Chances of Success
The Patent Pending Blog has a great post on the chances of success for independent inventors. The bottom line: 5% or so of the independent inventors that Bob Shaver sees actually winds up making money off of their patents.
This is why the first piece of advice for all independent inventors, especially first timers, is to do a business plan before spending money on a patent.
What I suggest is writing a business plan for a large company in the market that might like to license the invention. This hypothetical company needs to see a definable advantage to the product in their marketplace with their margins.
I have a few rules of thumb for consumer products. For very high volume products, the driving cost tends to be raw materials and not other processing. “High volume” for manufactured steel products may be 250,000/year, while “high volume” for electronic components may be billions per year. A rule of thumb for most high volume products is that the manufacturing cost is roughly equal to 150-200% of the raw material cost. The cost of steel is roughly $0.33/lb and plastic is $3/lb as a starting point. Thus, the plastic product that weighs 3 lbs would cost somewhere around $12-18 to make.

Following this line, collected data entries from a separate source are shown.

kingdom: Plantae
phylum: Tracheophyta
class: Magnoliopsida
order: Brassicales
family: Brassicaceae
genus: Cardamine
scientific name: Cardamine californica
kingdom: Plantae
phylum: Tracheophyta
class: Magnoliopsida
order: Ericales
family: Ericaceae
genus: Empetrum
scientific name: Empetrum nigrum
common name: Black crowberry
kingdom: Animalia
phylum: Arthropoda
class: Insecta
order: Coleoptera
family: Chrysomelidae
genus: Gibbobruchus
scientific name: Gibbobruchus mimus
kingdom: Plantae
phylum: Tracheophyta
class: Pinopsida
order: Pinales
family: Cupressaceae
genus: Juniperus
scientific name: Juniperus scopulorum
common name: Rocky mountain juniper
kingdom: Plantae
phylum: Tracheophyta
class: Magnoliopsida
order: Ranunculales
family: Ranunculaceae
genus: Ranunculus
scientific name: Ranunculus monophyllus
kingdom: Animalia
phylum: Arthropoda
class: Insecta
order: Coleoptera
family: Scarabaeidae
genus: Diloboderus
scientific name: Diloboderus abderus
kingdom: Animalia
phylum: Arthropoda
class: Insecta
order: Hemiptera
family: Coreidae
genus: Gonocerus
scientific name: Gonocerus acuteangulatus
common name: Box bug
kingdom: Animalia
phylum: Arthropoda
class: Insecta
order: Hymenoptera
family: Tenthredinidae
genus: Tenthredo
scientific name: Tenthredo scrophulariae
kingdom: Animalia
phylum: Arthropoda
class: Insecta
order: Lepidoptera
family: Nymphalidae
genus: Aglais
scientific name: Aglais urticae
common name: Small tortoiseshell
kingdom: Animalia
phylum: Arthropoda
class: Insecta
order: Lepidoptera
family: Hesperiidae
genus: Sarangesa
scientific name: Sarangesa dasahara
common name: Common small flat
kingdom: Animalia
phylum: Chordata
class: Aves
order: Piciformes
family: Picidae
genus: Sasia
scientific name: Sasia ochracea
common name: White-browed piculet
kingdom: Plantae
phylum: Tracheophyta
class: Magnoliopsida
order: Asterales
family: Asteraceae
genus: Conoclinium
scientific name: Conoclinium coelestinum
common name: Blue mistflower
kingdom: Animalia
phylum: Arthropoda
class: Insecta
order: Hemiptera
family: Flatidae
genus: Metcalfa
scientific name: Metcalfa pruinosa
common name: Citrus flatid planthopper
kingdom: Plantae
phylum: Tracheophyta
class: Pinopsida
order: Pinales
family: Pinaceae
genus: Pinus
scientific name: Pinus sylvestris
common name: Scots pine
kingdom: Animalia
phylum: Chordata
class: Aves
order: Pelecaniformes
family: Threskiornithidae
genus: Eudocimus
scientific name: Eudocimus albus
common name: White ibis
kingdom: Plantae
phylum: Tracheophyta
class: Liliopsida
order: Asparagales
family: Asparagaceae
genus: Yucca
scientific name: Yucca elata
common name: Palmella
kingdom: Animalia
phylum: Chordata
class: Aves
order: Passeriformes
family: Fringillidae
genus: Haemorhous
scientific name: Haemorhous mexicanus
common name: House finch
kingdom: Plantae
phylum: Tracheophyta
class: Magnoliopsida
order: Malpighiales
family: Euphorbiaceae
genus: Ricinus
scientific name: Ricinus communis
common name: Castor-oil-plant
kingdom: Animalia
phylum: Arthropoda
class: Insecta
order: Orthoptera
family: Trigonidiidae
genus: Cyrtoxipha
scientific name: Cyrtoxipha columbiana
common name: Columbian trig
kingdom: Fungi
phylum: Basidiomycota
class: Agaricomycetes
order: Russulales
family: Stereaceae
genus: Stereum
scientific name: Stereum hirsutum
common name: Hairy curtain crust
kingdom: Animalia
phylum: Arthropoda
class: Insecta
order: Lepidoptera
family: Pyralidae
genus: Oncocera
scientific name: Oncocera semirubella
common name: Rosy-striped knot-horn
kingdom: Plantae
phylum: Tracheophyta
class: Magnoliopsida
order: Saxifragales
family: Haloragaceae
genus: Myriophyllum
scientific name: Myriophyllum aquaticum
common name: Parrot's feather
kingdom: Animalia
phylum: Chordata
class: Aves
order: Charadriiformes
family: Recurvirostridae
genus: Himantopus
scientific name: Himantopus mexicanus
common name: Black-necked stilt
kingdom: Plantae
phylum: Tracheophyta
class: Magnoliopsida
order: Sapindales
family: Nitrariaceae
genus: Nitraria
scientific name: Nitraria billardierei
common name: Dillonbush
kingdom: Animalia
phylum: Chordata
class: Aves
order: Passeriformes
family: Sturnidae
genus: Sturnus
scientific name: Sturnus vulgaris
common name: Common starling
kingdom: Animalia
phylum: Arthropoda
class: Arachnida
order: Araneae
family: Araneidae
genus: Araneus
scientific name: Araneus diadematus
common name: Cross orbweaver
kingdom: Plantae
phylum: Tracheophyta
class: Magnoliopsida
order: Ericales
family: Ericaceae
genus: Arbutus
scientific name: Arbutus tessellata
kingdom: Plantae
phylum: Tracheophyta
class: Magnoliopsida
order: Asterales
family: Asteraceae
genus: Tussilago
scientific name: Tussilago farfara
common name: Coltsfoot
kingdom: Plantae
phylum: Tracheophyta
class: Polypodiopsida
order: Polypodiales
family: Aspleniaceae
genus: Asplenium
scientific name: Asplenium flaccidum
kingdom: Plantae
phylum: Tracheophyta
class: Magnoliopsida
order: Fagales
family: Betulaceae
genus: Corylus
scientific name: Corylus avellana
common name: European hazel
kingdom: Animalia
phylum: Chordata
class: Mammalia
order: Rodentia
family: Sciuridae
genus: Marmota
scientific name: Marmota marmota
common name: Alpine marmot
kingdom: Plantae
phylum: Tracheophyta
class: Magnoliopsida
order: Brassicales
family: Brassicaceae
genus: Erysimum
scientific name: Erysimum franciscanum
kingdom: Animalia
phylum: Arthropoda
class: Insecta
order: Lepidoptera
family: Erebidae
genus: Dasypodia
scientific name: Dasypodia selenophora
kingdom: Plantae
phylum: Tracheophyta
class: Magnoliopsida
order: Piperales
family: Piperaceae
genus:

Mark up for one industry may vary, but a 10X multiplier between manufacturing costs and retail prices is not unreasonable, and anything less than 5X multiplier is probably not worth pursuing. So that $12 product should be comparable to a $120 retail product on the store shelves today.
I advise clients to research the particular industry of their invention, find the big manufacturers, determine their nominal costs, guess their markup percentages, and figure out what kind of return they expect. If the product undergoes this scrutiny and still looks favorable, the inventor should feel comfortable fronting the money for the patent.
One thing I always counsel clients is to do the research themselves, at least as much as humanly possible, for two reasons. The first reason is that it is very inexpensive to go to a retail outlet, chat up the salespeople, and find out how many of a certain product that store sells. The second reason is that they need to understand the complexities of what they are starting, and they cannot and should not farm this type of market study out to some unscrupulous shyster who will give them whatever marketing hype they want to hear. There is no excuse for the inventor/entrepreneur-to-be not to have dirt under his/her fingernails.